INSTRUCTIONS TO FOLLOW:
Read through the data and count the lines that contain the string "each"; give only the result.

DATASET EXTRACT:
● ● ● ● ●
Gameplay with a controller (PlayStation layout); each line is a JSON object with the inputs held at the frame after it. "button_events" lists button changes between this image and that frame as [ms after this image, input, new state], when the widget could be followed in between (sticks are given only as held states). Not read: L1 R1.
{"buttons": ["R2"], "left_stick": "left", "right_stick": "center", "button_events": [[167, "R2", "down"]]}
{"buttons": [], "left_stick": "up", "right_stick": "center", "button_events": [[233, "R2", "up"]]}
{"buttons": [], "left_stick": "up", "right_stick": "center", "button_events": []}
● ● ● ● ●
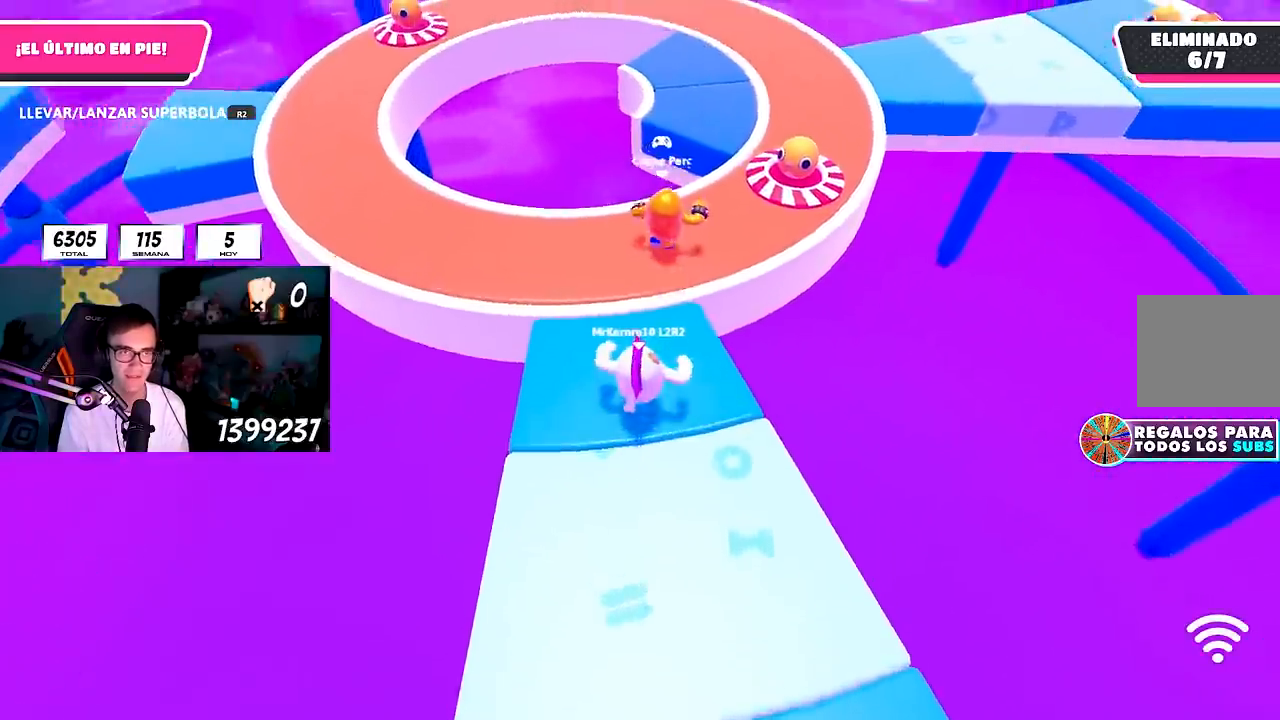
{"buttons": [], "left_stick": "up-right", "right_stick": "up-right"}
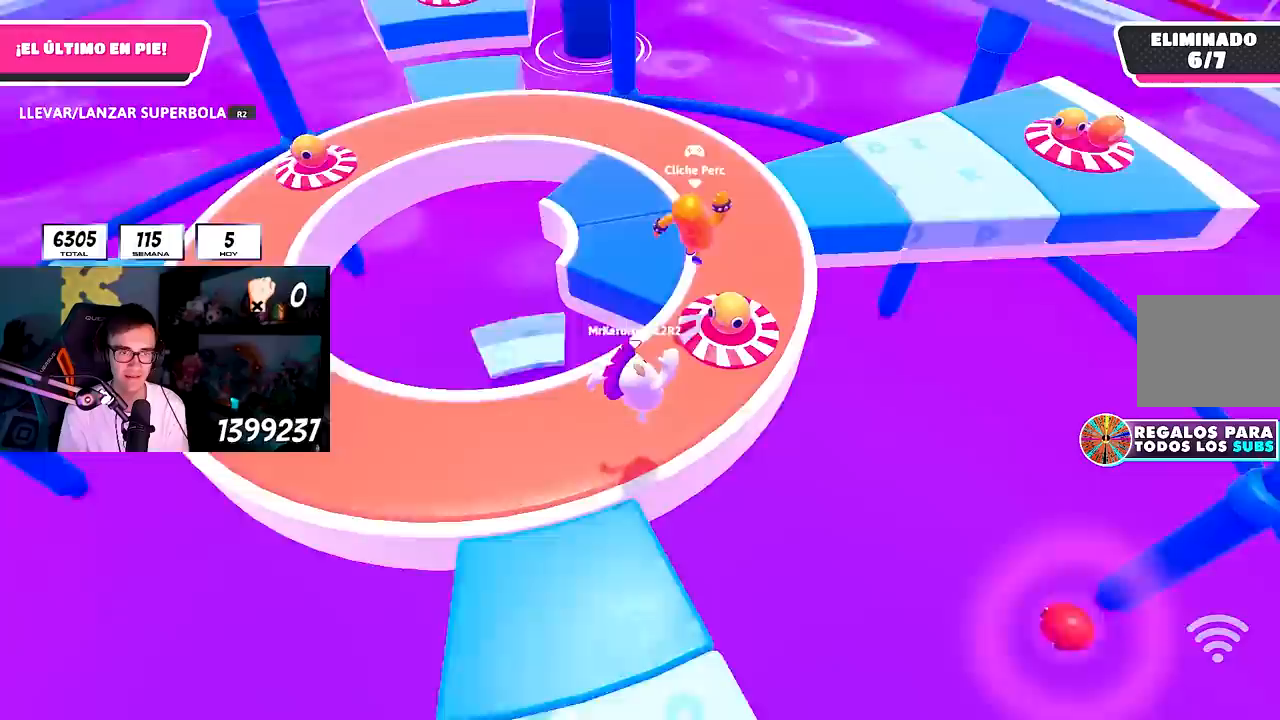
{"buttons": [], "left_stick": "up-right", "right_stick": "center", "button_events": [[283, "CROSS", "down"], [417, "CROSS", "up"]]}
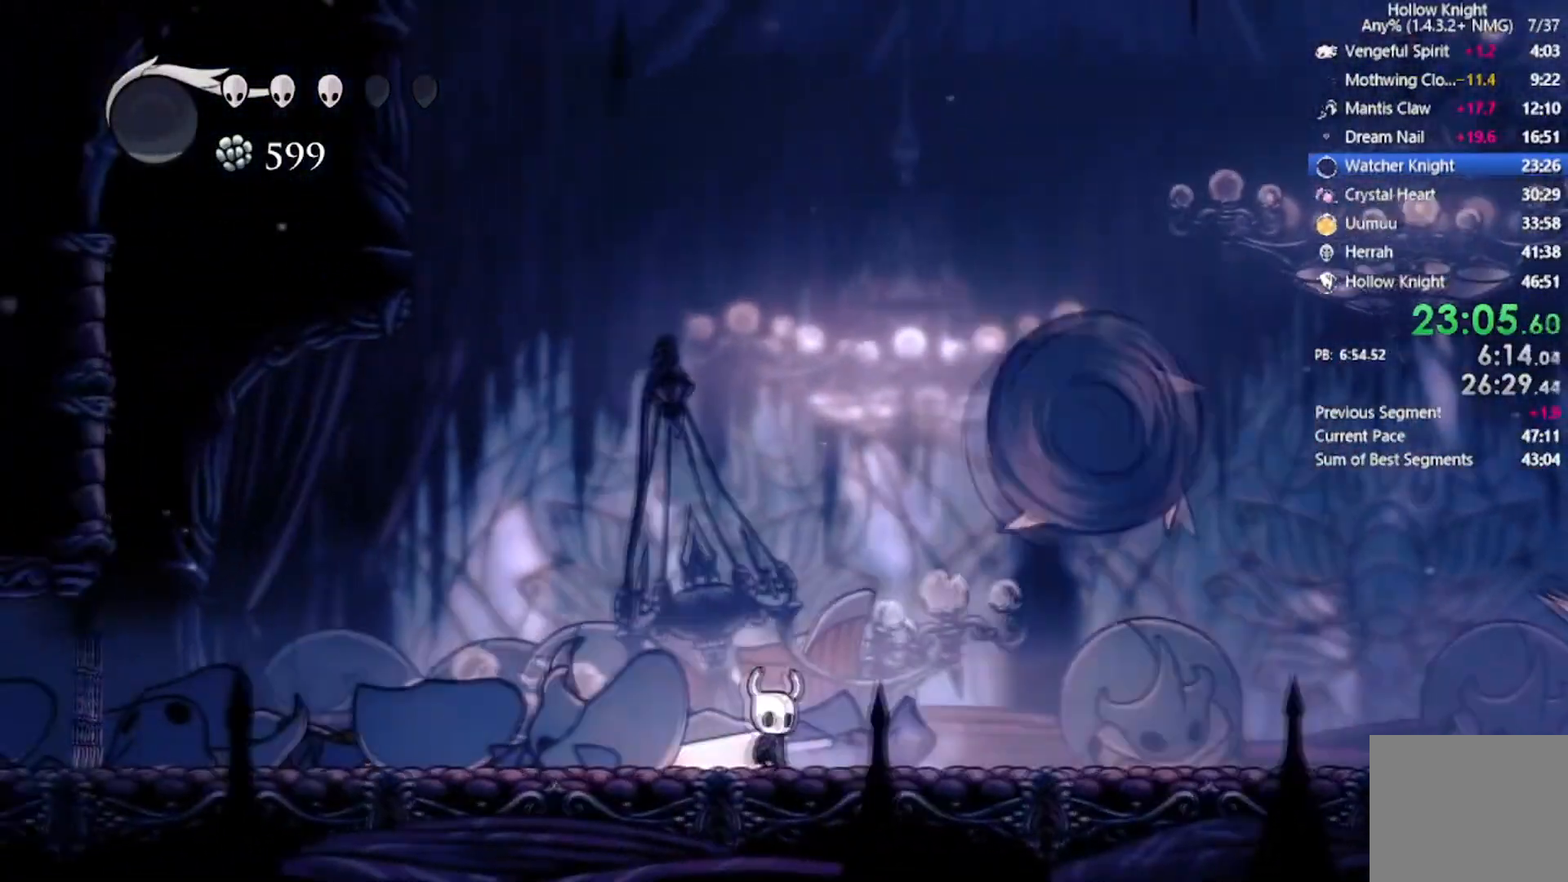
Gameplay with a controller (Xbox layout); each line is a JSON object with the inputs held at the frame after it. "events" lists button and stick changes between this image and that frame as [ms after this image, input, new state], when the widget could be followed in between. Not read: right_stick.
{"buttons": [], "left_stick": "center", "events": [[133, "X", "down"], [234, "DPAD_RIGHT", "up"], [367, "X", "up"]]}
● ● ● ● ●
FINISHED TASK:
2